_What is being asked_
Your job is to return the whole listing unchanged while skipping its images.

_Supplied material_

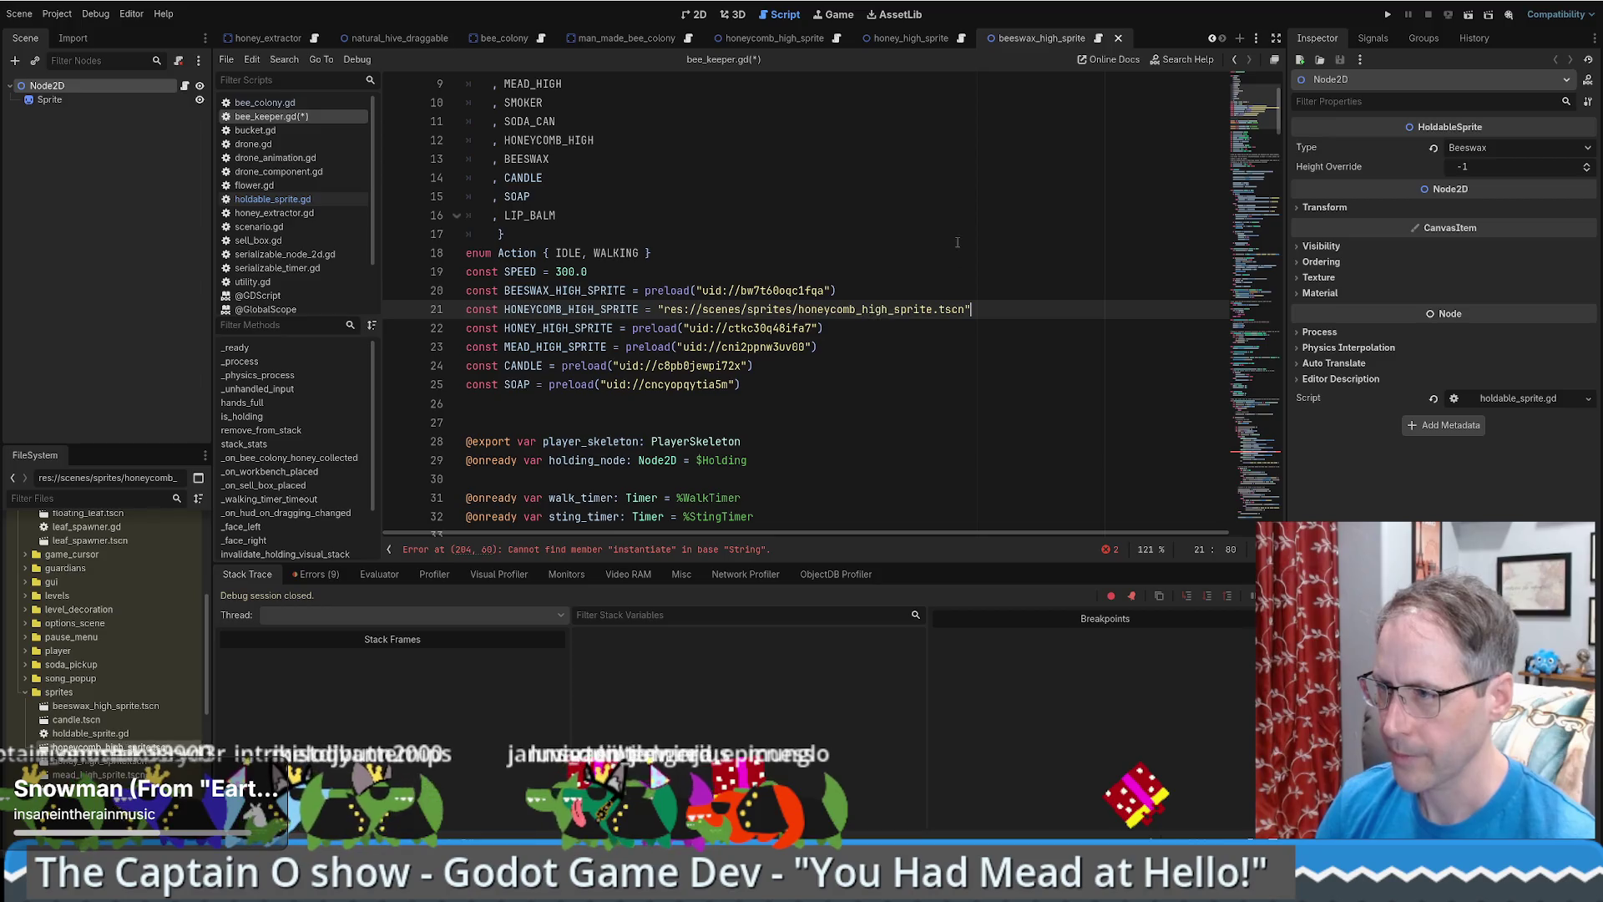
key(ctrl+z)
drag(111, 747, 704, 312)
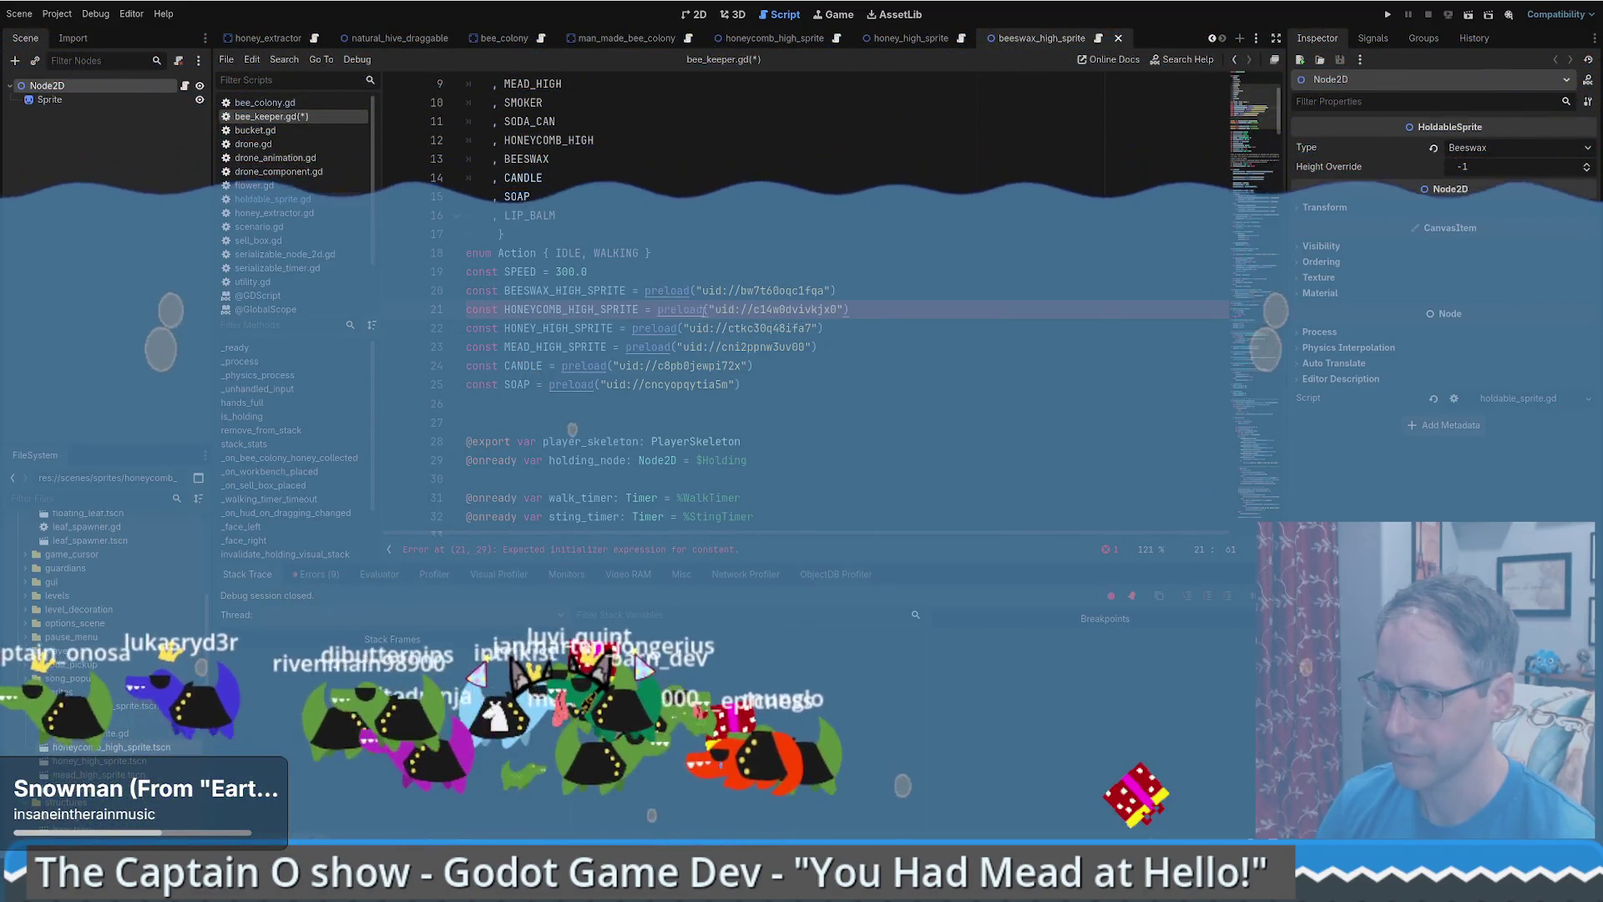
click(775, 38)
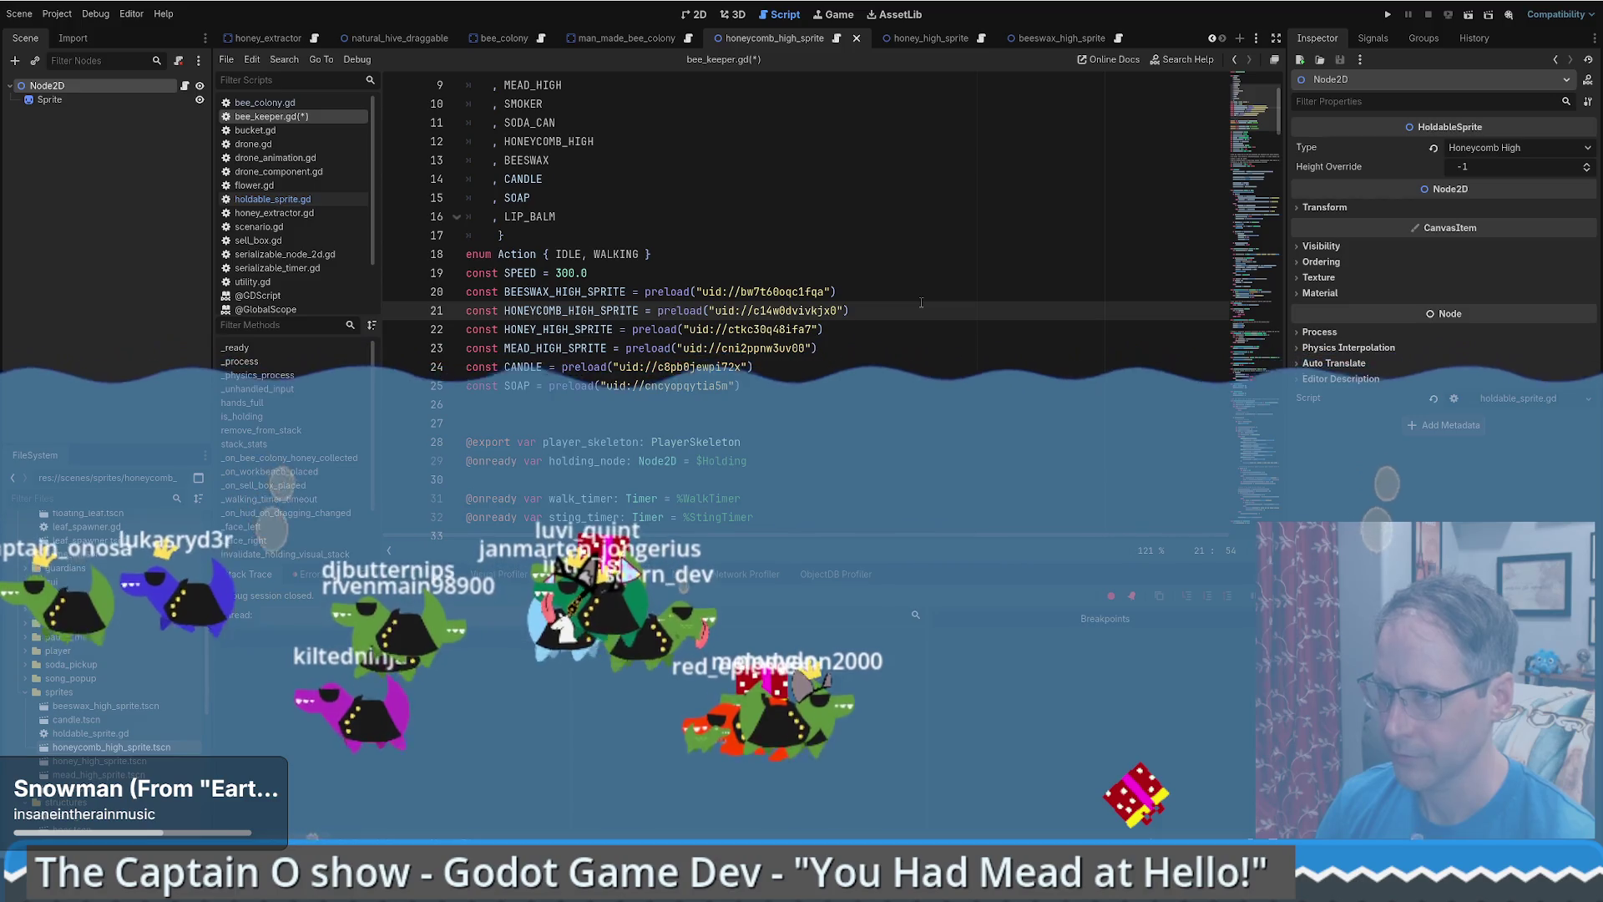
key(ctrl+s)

_Worked solution_
key(ctrl+z)
drag(111, 747, 704, 312)
click(775, 38)
key(ctrl+s)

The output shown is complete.